Present multiple interpretations when ambiguity exists.
Push back when a simpler approach exists.
Stop when confused. Name what's unclear.
# Rule 2: Simplicity First
Minimum code that solves the problem. Nothing speculative.
No features beyond what was asked. No abstractions for single-use code.
Test: would a senior engineer say this is overcomplicated? If yes, simplify.
# Rule 3: Surgical Changes
Touch only what you must. Clean up only your own mess.
Don't "improve" adjacent code, comments, or formatting.
Don't refactor what isn't broken. Match existing style.
# Rule 4: Goal-Driven Execution
Define success criteria. Loop until verified.
Don't follow steps. Define success and iterate.
Strong success criteria let you loop independently.
# Rule 5: Use the model only for judgment calls
Use me for: classification, drafting, summarization, extraction.
Do NOT use me for: routing, retries, deterministic transforms.
If code can answer, code answers.
# Rule 6: Token budgets are not advisory
Per-task: 4,000 tokens. Per-session: 30,000 tokens.
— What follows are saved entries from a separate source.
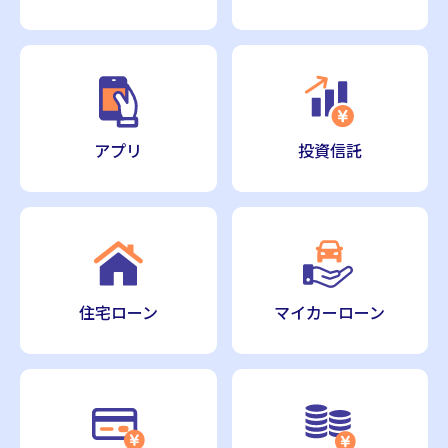
アプリ
投資信託
住宅ローン
マイカーローン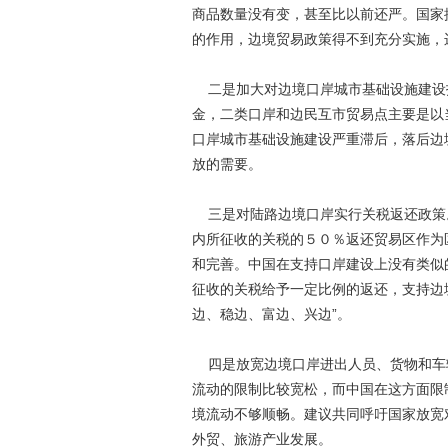
商品数量没有变，甚至比以前还严。国家
的作用，边境贸易政策得不到充分实施，
二是加大对边境口岸城市基础设施建设
金，二类口岸和边民互市贸易点主要是以
口岸城市基础设施建设严重滞后，落后边
放的需要。
三是对陆路边境口岸实行关税返还政策。
内所征收的关税的５０％返还贸易区作为
和完善。中国在支持口岸建设上没有类似
征收的关税给予一定比例的返还，支持边
边、稳边、富边、兴边”。
四是放宽边境口岸进出人员、货物和车
流动的限制比较宽松，而中国在这方面限
境流动不够顺畅。建议共同呼吁国家放宽
外贸、旅游产业发展。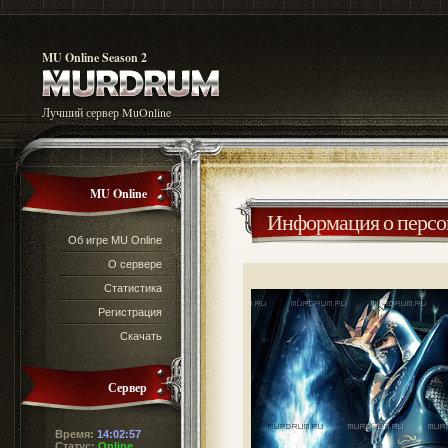
MU Online Season 2
Лучший сервер MuOnline
MU Online
Информация о перс
Об игре MU Online
О сервере
Статистика
Регистрация
Скачать
Сервер
Время:
14:02:57
Статус:
Online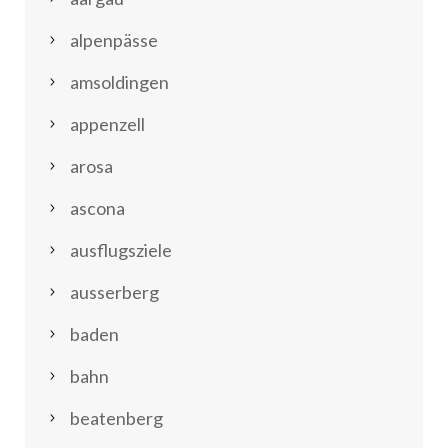
alpenpässe
amsoldingen
appenzell
arosa
ascona
ausflugsziele
ausserberg
baden
bahn
beatenberg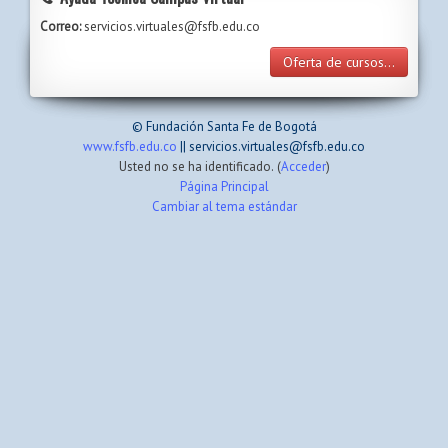
Correo:
servicios.virtuales@fsfb.edu.co
Oferta de cursos...
© Fundación Santa Fe de Bogotá
www.fsfb.edu.co
|| servicios.virtuales@fsfb.edu.co
Usted no se ha identificado. (
Acceder
)
Página Principal
Cambiar al tema estándar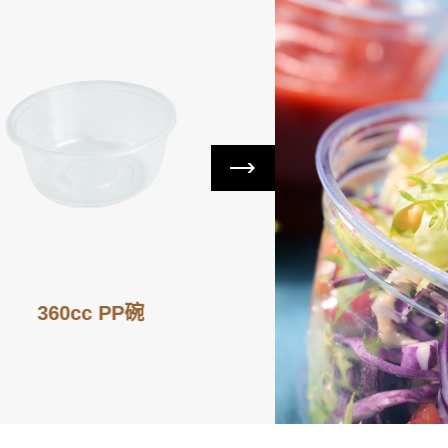
360cc PP碗
400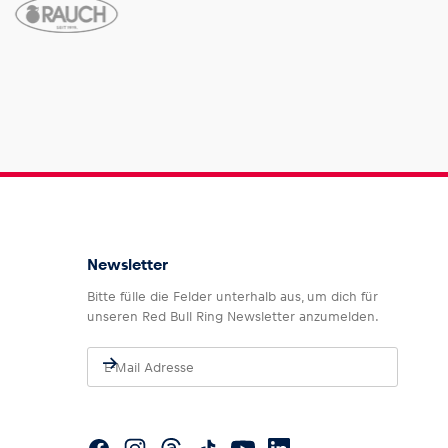
Newsletter
Bitte fülle die Felder unterhalb aus, um dich für
unseren Red Bull Ring Newsletter anzumelden.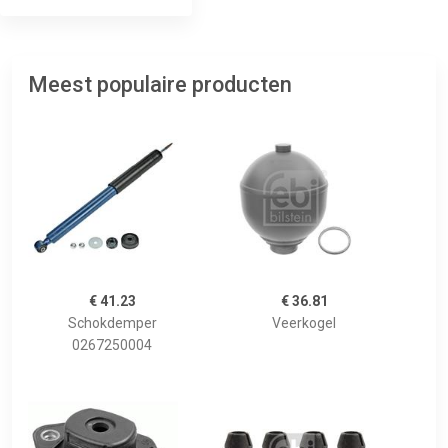
Meest populaire producten
€ 41.23
€ 36.81
Schokdemper
Veerkogel
0267250004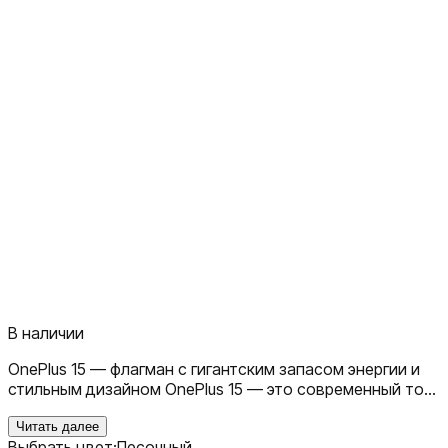
В наличии
OnePlus 15 — флагман с гигантским запасом энергии и
стильным дизайном OnePlus 15 — это современный топ-
смартфон, который объединяет производительность,
автономность и продуманный дизайн. Он создан, чтобы
Читать далее
Выбрать цвет:
Песочный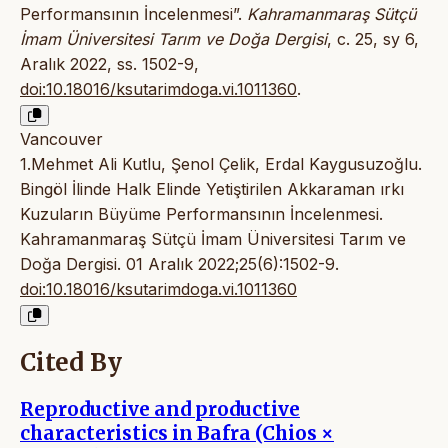
Performansının İncelenmesi”.
Kahramanmaraş Sütçü
İmam Üniversitesi Tarım ve Doğa Dergisi
, c. 25, sy 6,
Aralık 2022, ss. 1502-9,
doi:10.18016/ksutarimdoga.vi.1011360
.
Vancouver
1.Mehmet Ali Kutlu, Şenol Çelik, Erdal Kaygusuzoğlu.
Bingöl İlinde Halk Elinde Yetiştirilen Akkaraman ırkı
Kuzuların Büyüme Performansının İncelenmesi.
Kahramanmaraş Sütçü İmam Üniversitesi Tarım ve
Doğa Dergisi. 01 Aralık 2022;25(6):1502-9.
doi:10.18016/ksutarimdoga.vi.1011360
Cited By
Reproductive and productive
characteristics in Bafra (Chios ×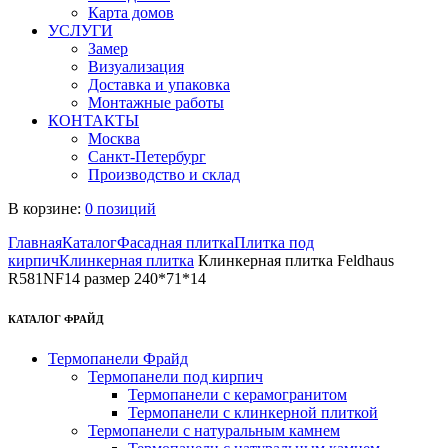
Карта домов
УСЛУГИ
Замер
Визуализация
Доставка и упаковка
Монтажные работы
КОНТАКТЫ
Москва
Санкт-Петербург
Производство и склад
В корзине:
0 позиций
Главная
Каталог
Фасадная плитка
Плитка под
кирпич
Клинкерная плитка
Клинкерная плитка Feldhaus
R581NF14 размер 240*71*14
КАТАЛОГ ФРАЙД
Термопанели Фрайд
Термопанели под кирпич
Термопанели с керамогранитом
Термопанели с клинкерной плиткой
Термопанели с натуральным камнем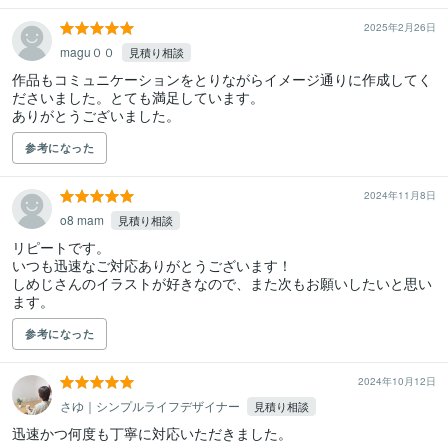
2025年2月26日
magu００
見積り相談
作品もコミュニケーションをとりながらイメージ通りに作成してく
ださいました。とても満足しています。

ありがとうございました。
参考になった
2024年11月8日
o8 mam
見積り相談
リピートです。

いつも迅速なご対応ありがとうございます！

しめじさんのイラストが好きなので、また次もお願いしたいと思い
ます。
参考になった
2024年10月12日
さゆ｜シンプルライフデザイナー
見積り相談
迅速かつ何度も丁寧に対応いただきました。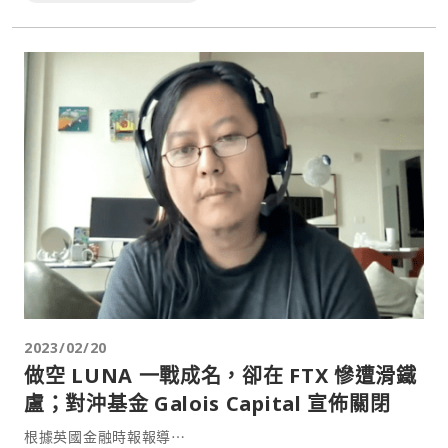
2023/02/20
做空 LUNA 一戰成名，卻在 FTX 慘遭滑鐵
盧；對沖基金 Galois Capital 宣佈關閉
根據英國金融時報報導⋯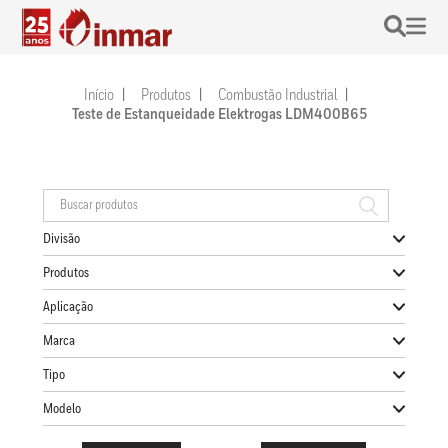
Início
Produtos
Combustão Industrial
Teste de Estanqueidade Elektrogas LDM400B65
Divisão
Produtos
Aplicação
Marca
Tipo
Modelo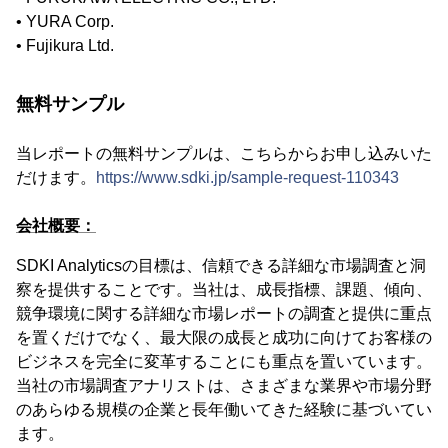
• YURA Corp.
• Fujikura Ltd.
無料サンプル
当レポートの無料サンプルは、こちらからお申し込みいた
だけます。
https://www.sdki.jp/sample-request-110343
会社概要：
SDKI Analyticsの目標は、信頼できる詳細な市場調査と洞
察を提供することです。当社は、成長指標、課題、傾向、
競争環境に関する詳細な市場レポートの調査と提供に重点
を置くだけでなく、最大限の成長と成功に向けてお客様の
ビジネスを完全に変革することにも重点を置いています。
当社の市場調査アナリストは、さまざまな業界や市場分野
のあらゆる規模の企業と長年働いてきた経験に基づいてい
ます。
If approaching budget, summarize and start fresh.
Surface the breach. Do not silently overrun.
# Rule 7: Surface conflicts, don't average them
If two patterns contradict, pick one (more recent / more tested).
Explain why. Flag the other for cleanup.
Don't blend conflicting patterns.
# Rule 8: Read before you write
Before adding code, read exports, immediate callers, shared utilities.
"Looks orthogonal" is dangerous. If unsure why code is structured a way, ask.
# Rule 9: Tests verify intent, not just behavior
Tests must encode WHY behavior matters, not just WHAT it does.
A test that can't fail when business logic changes is wrong.
# Rule 10: Checkpoint after every significant step
Summarize what was done, what's verified, what's left.
Don't continue from a state you can't describe back.
If you lose track, stop and restate.
# Rule 11: Match the codebase's conventions, even if you disagree
Conformance > taste inside the codebase.
If you genuinely think a convention is harmful, surface it. Don't fork silently.
# Rule 12: Fail loud
"Completed" is wrong if anything was skipped silently.
"Tests pass" is wrong if any were skipped.
Default to surfacing uncertainty, not hiding it.
---
**These guidelines are working if:** fewer unnecessary changes in diffs, fewer rewrites due to overcomplication, and clarifying questions come before implementation rather than after mistakes.